Yesterday's post on the succinct and emphatic AAAS report, What We Know, on climate change elicits this thought: Is the whole thing a rehash of things already concluded by most scientists and circulated in the public by media? The answer is yes. Not that the report is a waste – it addresses the reality that a lot of Americans either don't believe we are changing climate much if at all, or that yes it's a problem but we have more important things to do right now than to fix the climate. Sure, some of us worry about it all the time, but not most of us.
But still. The AAAS report has lots of pop but not much new info. Perhaps it will however help the message to eventually get through. In the meantime, as the tracker's job is mainly to monitor how media handle science, enviro, health, and other such fields there is something we can do. We can put the report into context of what's in the news right now and in recent weeks.
Here is a hurried gathering of a few of the points that the What We Know panel made, and a few examples of media reports already in circulation on just those topics. The generalities in that report have, in many cases, concrete illustrations in contemporary general news media.
I. What We Know (page 5) : Does a particularly cold or snowy winter, such as the one the eastern United States experienced in 2013 and 14 …. call global warming into question? Example in the News:
- Alaska Dispatch (March 16) Yereth Rosen : In topsy-turvy 'polar vortex' winter, ice sparse in Arctic, abundant in Great Lakes ; While it's not the story's main point, it nonetheless explains that while the cold winter in the US is plenty real, it results in next to nil change in the overall heat content of the global weather system. Rosen quotes the director of the National Snow and Ice Data Center to say that the recurrent blizzards largely follow southward excursions of the polar vortex. But it's not that the arctic just expanded. When that cold air moves south other, warmer air moves north. It's nearly a zero sum game. The portion of the arctic's frigid air leaking south sucked record warmth and low ice into Alaska even while America's right half shivered and fought snowdrifts. The lesson: Moving heat around on Earth's surface in unusual patterns does not refute a gradual, long term rise in average temperatures.
II. What We Know (p. 17) : Large-scale melting of both the Greenland and Antarctic Ice Sheets include large-scale losses of ice, potentially leading to tens of feet of sea level rise. While most of these losses are projected as being unlikely to occur before 2100, we may pass the point where these losses will be set in motion in the coming decades, with at least a slight chance that we have already done so..
Examples in the News:
AP – Brian Kahn (Mar 16) New Greenland Ice Melt Fuels Sea Level Rise Concerns ; Says here, a big part of Greenland's ice cap that had been thought safe against melting, for awhile at least, has begun melting pretty fast anyway. Quote:
These new measurements show that the sleeping giant is awakening and suggest given likely continued Arctic warming that it's not going back to bed."
- Live Science (Feb 20) Becky Oskin: History Repeating Itself at Antarctica's Fastest-Melting Glacier ; Story (as does AAAS) does not say its curtains for the West Antarctic Ice Sheet.

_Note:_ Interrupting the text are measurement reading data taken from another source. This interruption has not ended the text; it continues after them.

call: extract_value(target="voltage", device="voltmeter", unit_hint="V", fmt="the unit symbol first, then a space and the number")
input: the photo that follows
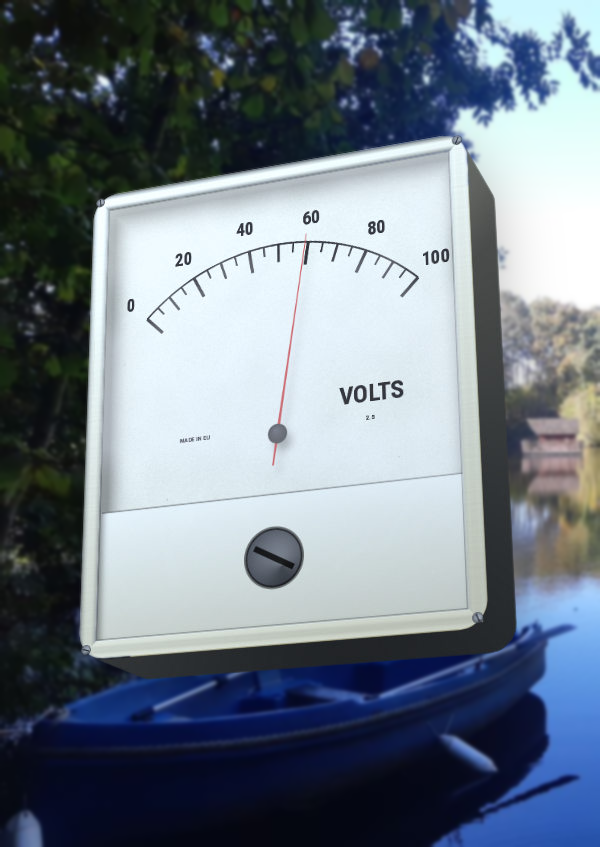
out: V 60
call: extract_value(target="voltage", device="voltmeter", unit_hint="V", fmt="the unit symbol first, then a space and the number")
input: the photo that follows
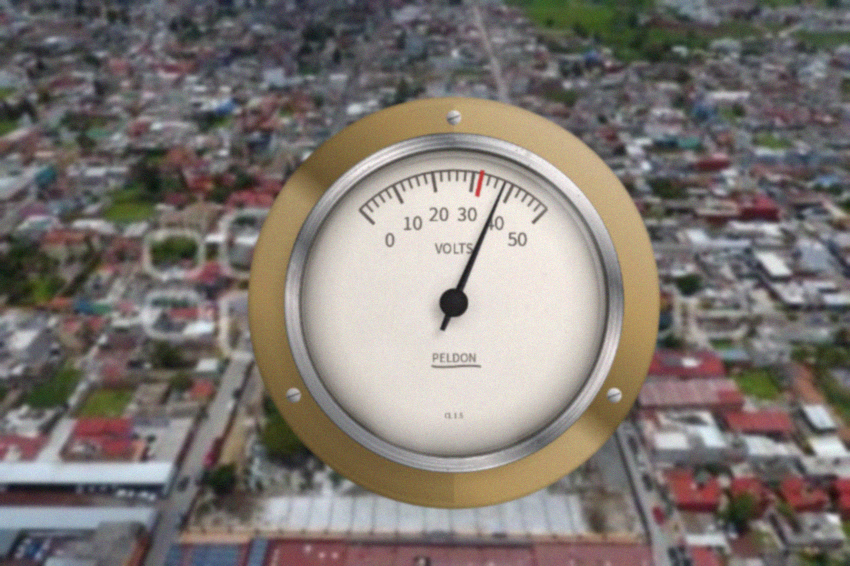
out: V 38
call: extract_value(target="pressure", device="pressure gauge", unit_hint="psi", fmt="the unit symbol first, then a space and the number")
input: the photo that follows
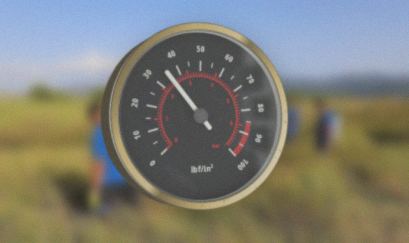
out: psi 35
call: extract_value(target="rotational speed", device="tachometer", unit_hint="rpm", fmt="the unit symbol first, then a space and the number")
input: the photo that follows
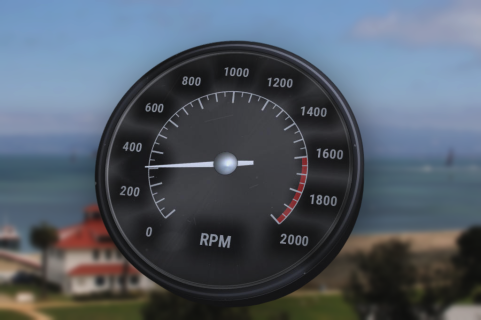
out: rpm 300
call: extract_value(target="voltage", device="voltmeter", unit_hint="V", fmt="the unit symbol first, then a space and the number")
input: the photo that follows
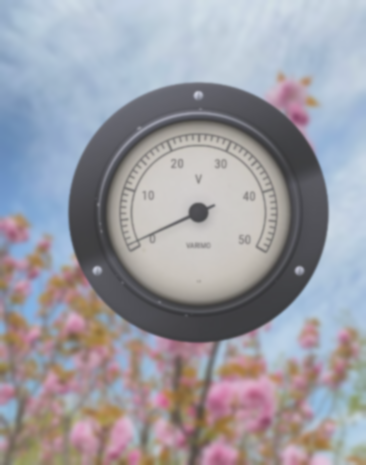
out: V 1
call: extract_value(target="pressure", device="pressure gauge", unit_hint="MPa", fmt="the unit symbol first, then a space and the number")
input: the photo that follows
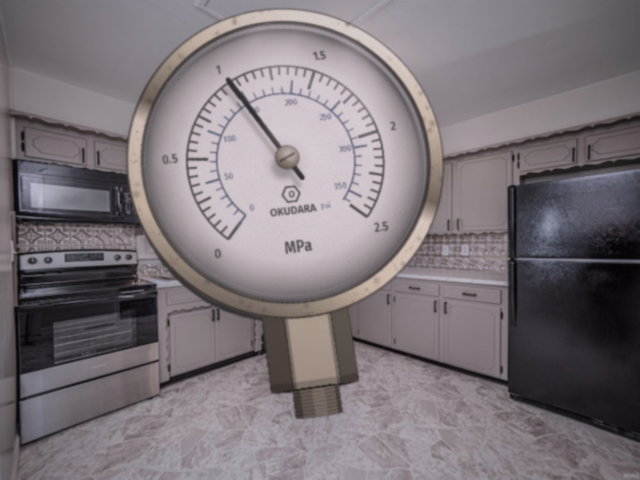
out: MPa 1
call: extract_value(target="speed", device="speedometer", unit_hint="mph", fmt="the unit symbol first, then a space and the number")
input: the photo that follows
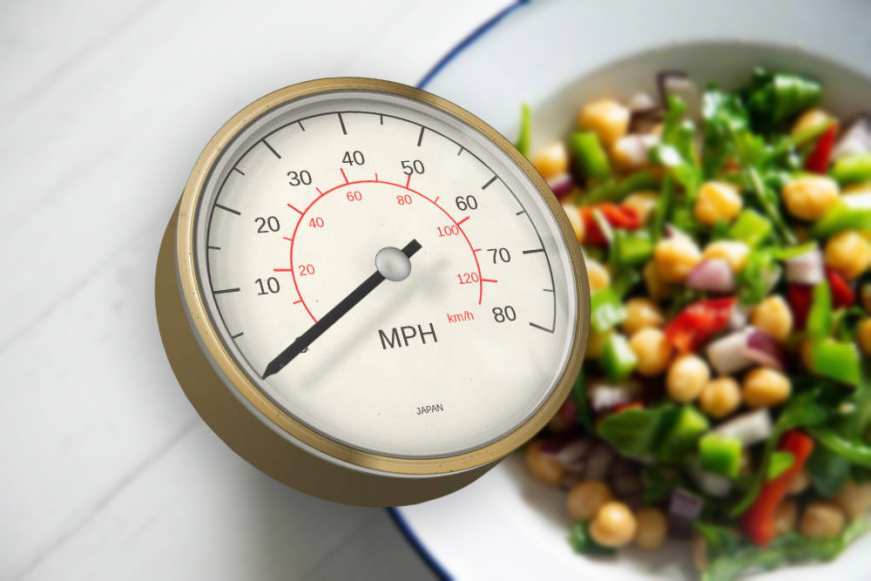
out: mph 0
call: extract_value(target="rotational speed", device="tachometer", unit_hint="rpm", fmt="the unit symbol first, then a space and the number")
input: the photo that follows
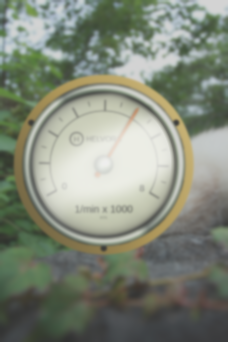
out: rpm 5000
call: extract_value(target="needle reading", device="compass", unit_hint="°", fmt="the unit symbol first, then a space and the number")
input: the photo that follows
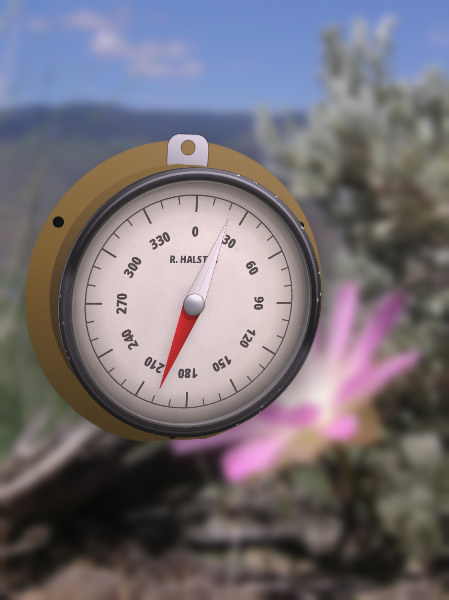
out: ° 200
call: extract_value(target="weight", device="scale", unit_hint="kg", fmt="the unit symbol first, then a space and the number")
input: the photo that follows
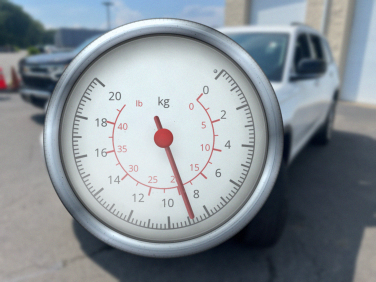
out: kg 8.8
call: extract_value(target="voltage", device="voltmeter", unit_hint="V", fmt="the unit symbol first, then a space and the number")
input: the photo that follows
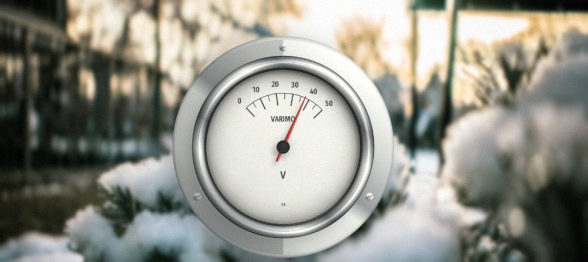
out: V 37.5
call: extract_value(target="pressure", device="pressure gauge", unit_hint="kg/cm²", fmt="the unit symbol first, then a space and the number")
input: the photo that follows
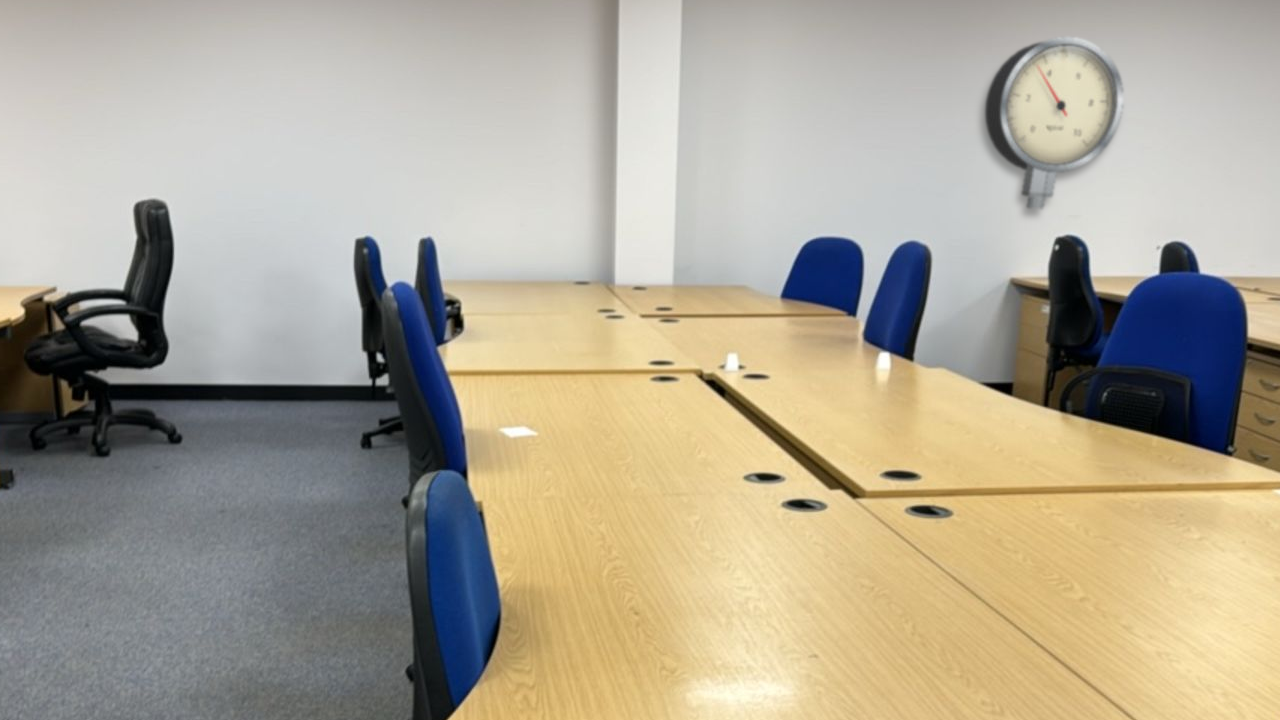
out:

But reeks of foreboding. Quote" "Understanding how Pine Island Glacier beahved in the past fives us more of an idea of how it is likely to behave in the future." The glacier, one of the biggest in the region, has recently sped up dramatically.
III. What We Know (p. 18) Frozen methane in the shallow sheles of the Artci Ocean represents an unlikely but potentially strong feedback loop in a warming climate ;
Example in the News:
- ABC News (Feb. 20) Katie Silver: Methane microbe may speed up warming ; Researchers from Australia, the US, and Sweden discovered that thawing permafrost provides food that newly-discovered microbes can metabolically convert into even more methane than generally expected from warming. Quote: "This causes the temperature to rise adn more thawing to occur in a massive feedback loop. It's a really, really big problem." It is hard to say if the scientist meant it is a big problem to figure out what would happen, or what would happen is the really big problem. Either say, the story fits in the longshot-but-watch-out-if-it-happens category of gloomy science news.
IV: What We Know (p. 9) As the world has gotten otter, many of the world's plants and animals, on land and in the oceans, have begun moving toward the poles. Where possible, some terrestrial species are moving up mountainsides, and marine species or moving to deeper depths and higher latitudes.
Example in the News:
- Discovery News – Tim Wall: Whales Moving Into Thawed Arctic Ocean ; Hed says it all.
I could dig up more given more time, and I'd bet that anytime in the last ten years, had the same AAAS report come out, a rustle through recent news stories would find similar specific examples that illustrate the broad concerns raised in the report. The report is not new, but it is broad. News stories tend to report new events but are narrow. Done in good faith such things work together.